The flowers of invasive hogweeds were characterised as simple habitus and not specialised for any particular type of pollination. They relied on insects for pollination and were attractive to a diverse group of generalist pollinators. A wide range of insects, including Hymenoptera (bees, wasps, ants), Diptera (flies), Coleoptera (beetles), and Hemiptera (bugs), visited these flowers for nectar and pollen [Grace, Nelson 1981; Hansen et al. 2007; Nielsen et al. 2008]. Previous studies have shown that hogweeds are used mostly by polyphagous insect species or species specific for Heracleum [Hansen et al. 2006]. Other studies reported negative effects on solitary bees [Davis et al. 2018]. Little was known of the influence of hogweeds on whole insect assemblages, for example, Heteroptera bugs in light of comparisons of invaded and not invaded grasslands.

Hogweed appears to exclude stenotopic species and those with specialist habitat requirements. The negative impact of hogweed can be considered a strong impact, as both abundant and less abundant species of Heteroptera bugs were found in lower abundance on sites with hogweed compared to reference sites. In addition, the negative impact of hogweed has emerged, despite the removal treatments carried out.
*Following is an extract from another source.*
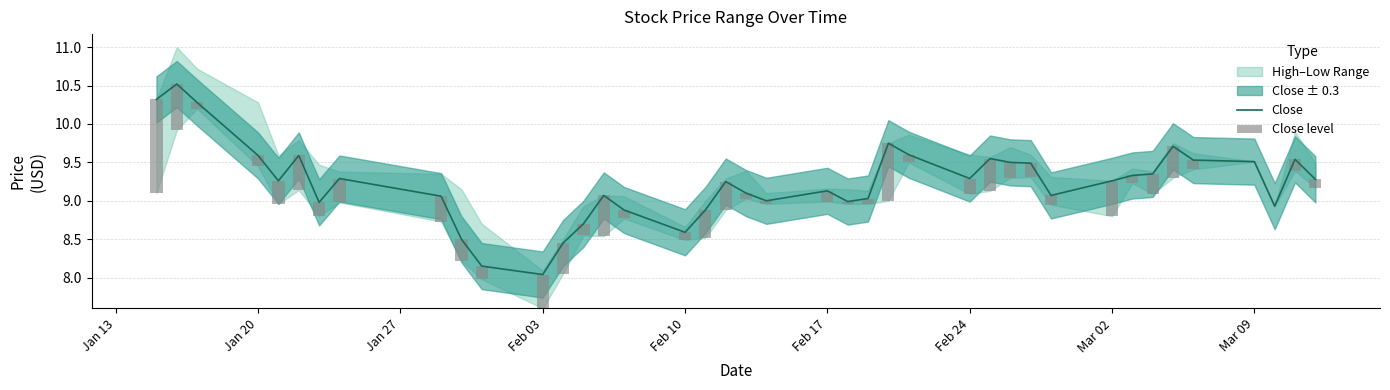

What is the sum of all Close level values?

10.4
Removal treatments have only recently been introduced, and the reduction of hogweed and its negative effects on biodiversity may take several years to become apparent. Efforts should be made to increase the abundance and diversity of Heteroptera bugs, on sites where hogweed was growing.

A major constraint that will affect the success of hogweed removal efforts is the fact that not all landowners and municipalities will undertake simultaneous hogweed removal. The hogweed removed in one location may be replaced by hogweed that arrives/spreads from another nearby location where no removal action has been carried out. In order to reduce the negative effects of hogweed, consistent, long-term management to remove the invasive plant is essential.

Giant hogweed is known for its substantial size, reaching heights of up to 4–5 m, featuring extensive clusters of leaves measuring 2–3 m in length, and exhibiting stable flowering shoots that resemble woody plants [Panasenko 2017]. Additionally, it produces large inflorescences. Its invasion has resulted in a complex system that encompasses various aspects of ecosystems, including environment, agriculture, forestry, land use, hydrosphere, soil system, global change ecology, biodiversity, management, and conservation. The understanding of its invasion requires a multidisciplinary research system that attract specialists from diverse fields who have conducted extensive studies on these plants.